» **WRITTEN INSTRUCTION**:
Answer these questions about the extract on capitalism and the oppression of women:
(a) Which volume of Capital does the extract name as the point where it becomes clear that "Monsieur le Capital" exists only as a logical category?
(b) What is the title of the article by Ellen Meiksins Wood?
(c) In which literature does the extract say abolitionist positions are practically absent?

» **EXTRACT TO READ**:
- - - - -

As I already said above, to try to explain what capitalist society is only in terms of surplus-value extraction is like trying to explain the anatomy of the human body by explaining only how the heart works.
Capitalism is a versatile, contradictory totality, continually in movement, with relations of exploitation and alienation that are constantly in a process of transformation. Even though Marx attributed an apparently automatic character to the valorization of value in the first volume of Capital – a process in which value is the real subject, while capitalists and individuals are reduced to the role of emissaries or bearers of a structure – “Monsieur le Capital” does not really exist, except as a logical category. It is not until the third volume of Capital that this becomes clear. Capitalism is not a Moloch, a hidden god, a puppeteer or a machine: it is a living totality of social relations, in which class relations trace lines of demarcation and impose constraints that affect all other forms of relations. Among these, we also find power relations connected to gender, sexual orientation, race, nationality, and religion, and all are put into the service of the accumulation of capital and its reproduction, but often in varying, unpredictable, and contradictory ways.
Is Capitalism “Indifferent” to the Oppression of Women?
A widely held opinion among Marxist theorists is to consider gender oppression as unnecessary to capitalism. This is not to say that capitalism doesn’t exploit or profit from the forms of gender inequality produced by previous social configurations; it is, however, a contingent and opportunistic relationship. In actuality, capitalism does not really depend on gender oppression, and women have attained an unprecedented level of freedom and emancipation under capitalism in comparison to other historical epochs. In short, there is not an antagonistic relationship between capitalism and the project of women’s liberation.
This point of view has been favorably received among Marxist theorists from many different schools of thought, so it is worthwhile to analyze it. We can use an article written by Ellen Meiksins Wood as a starting point. In her article “Capitalism and Human Emancipation: Race, Gender, and Democracy,” Wood begins by explaining the fundamental differences between capitalism and the modes of production that preceded it. Capitalism has no intrinsic ties to particular identities, inequalities, or extra-economic, political, or juridical differences. Quite the opposite: the extraction of surplus-value takes place in the relations between formally free and equal individuals, without any differences in juridical or political status. Capitalism is thus not structurally disposed to creating gender inequalities, and it even has a natural tendency to put such differences into question and dilute racial and gender identities.
An Internal or an Opportunistic Relationship?
Capitalist development also created the social conditions conducive to the critique of these inequalities, and to the facilitation of social pressure against them. This has no precedent in previous historical epochs; one only needs to think back to Greco-Roman literature in which abolitionist positions are practically absent, despite the universal presence of slavery for productive ends.
At the same time, capitalism tends to use pre-existing differences inherited from previous societies in an opportunistic manner. For example, gender and racial difference are utilized in order to create hierarchies between the more and less advantaged sectors of the exploited class. These hierarchies are passed off as consequences of natural differences, masking their real nature, namely that they are products of the logic of capitalist competition.

- - - - -

» **ROWS**:
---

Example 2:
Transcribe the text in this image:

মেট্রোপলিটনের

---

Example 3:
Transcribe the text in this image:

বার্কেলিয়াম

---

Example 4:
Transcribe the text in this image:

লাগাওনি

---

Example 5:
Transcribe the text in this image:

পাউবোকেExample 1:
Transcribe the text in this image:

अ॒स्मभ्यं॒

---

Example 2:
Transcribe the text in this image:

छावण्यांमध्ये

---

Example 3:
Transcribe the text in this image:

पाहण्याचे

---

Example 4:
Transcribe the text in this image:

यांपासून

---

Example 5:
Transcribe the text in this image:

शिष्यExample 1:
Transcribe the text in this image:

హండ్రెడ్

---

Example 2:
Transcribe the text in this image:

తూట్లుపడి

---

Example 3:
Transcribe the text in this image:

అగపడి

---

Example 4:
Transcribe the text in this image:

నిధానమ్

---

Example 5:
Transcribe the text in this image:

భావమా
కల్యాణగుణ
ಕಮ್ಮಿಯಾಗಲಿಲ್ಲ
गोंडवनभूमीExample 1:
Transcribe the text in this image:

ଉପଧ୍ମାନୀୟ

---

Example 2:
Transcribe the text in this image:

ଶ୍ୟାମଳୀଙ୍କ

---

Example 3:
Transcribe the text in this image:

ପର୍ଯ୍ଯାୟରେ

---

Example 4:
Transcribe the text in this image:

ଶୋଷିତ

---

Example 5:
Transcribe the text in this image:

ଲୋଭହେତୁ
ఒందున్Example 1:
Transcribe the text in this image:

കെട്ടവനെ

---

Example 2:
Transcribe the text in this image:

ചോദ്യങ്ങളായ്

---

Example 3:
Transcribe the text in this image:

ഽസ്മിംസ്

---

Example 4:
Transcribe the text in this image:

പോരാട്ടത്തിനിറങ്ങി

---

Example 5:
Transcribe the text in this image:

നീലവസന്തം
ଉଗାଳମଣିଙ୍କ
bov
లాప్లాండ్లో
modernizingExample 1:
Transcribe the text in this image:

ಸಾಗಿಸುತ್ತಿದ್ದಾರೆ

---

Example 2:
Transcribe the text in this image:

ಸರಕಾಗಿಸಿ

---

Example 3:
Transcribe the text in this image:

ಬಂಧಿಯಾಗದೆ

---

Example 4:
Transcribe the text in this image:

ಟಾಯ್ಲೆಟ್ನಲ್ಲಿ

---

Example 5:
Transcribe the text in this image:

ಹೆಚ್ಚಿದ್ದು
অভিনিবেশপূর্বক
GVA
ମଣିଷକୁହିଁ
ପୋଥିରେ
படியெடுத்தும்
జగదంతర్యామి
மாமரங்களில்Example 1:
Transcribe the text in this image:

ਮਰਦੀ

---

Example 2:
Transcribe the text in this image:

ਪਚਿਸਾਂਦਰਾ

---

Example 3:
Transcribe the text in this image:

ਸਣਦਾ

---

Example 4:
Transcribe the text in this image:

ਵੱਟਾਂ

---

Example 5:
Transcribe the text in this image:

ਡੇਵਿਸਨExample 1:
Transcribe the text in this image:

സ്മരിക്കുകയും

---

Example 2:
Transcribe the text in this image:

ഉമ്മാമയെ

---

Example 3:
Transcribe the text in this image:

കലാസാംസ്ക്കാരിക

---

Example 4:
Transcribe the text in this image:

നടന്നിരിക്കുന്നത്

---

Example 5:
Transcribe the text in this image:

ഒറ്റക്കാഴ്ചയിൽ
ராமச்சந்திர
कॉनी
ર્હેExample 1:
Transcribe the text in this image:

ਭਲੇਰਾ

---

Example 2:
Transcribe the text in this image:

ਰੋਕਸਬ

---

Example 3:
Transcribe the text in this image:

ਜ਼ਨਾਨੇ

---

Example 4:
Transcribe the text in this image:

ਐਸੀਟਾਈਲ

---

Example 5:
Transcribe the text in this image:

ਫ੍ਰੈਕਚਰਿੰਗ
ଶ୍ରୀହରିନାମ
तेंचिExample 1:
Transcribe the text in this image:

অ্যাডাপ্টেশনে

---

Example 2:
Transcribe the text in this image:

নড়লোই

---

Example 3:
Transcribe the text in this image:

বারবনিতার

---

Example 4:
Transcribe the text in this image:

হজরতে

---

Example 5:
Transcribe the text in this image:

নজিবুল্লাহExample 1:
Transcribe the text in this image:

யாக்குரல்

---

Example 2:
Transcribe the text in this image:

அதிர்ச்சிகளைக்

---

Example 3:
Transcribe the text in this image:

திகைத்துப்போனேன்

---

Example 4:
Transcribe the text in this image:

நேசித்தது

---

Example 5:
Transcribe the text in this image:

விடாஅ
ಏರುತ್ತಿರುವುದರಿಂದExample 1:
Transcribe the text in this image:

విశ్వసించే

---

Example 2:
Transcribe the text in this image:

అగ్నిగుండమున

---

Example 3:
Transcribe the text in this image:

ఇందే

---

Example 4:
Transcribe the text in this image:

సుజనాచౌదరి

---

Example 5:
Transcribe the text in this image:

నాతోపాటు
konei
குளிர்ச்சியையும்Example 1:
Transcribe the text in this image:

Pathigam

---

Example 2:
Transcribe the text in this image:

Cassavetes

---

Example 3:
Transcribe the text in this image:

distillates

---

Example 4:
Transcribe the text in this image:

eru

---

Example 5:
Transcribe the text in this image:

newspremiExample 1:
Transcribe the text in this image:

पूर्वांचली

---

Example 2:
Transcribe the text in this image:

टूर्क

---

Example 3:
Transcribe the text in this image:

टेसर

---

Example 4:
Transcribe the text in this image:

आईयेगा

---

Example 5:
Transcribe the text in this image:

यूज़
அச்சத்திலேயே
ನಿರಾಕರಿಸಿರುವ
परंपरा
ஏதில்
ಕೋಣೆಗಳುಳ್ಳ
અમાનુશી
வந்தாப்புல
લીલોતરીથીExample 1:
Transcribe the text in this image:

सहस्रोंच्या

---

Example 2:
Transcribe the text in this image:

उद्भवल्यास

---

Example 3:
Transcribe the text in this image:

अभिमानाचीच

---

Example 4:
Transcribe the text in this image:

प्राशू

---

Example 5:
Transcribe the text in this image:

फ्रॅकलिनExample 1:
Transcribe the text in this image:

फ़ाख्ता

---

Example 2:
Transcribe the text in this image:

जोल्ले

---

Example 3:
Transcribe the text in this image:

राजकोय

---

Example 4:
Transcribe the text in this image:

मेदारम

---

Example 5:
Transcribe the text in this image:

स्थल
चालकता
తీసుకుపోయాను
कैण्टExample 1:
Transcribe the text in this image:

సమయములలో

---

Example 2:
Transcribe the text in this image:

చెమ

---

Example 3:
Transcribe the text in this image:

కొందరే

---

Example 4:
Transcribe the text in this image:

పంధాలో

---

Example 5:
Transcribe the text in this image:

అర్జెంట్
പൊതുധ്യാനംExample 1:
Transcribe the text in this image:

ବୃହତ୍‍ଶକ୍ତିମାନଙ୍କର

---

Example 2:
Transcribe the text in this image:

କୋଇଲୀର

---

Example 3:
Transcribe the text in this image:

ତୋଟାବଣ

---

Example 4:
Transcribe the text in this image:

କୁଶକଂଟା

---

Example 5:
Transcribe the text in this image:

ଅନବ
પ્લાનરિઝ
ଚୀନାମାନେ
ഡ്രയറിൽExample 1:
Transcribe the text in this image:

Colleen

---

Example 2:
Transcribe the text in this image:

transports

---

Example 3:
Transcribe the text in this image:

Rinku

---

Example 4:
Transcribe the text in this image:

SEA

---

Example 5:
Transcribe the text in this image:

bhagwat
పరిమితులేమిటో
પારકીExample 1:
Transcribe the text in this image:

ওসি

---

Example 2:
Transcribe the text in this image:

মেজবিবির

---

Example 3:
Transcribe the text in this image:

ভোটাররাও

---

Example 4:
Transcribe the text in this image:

- - - - -

» **RESPONSE FOR THIS EXERCISE**:
(a) The third volume.
(b) "Capitalism and Human Emancipation: Race, Gender, and Democracy."
(c) Greco-Roman literature.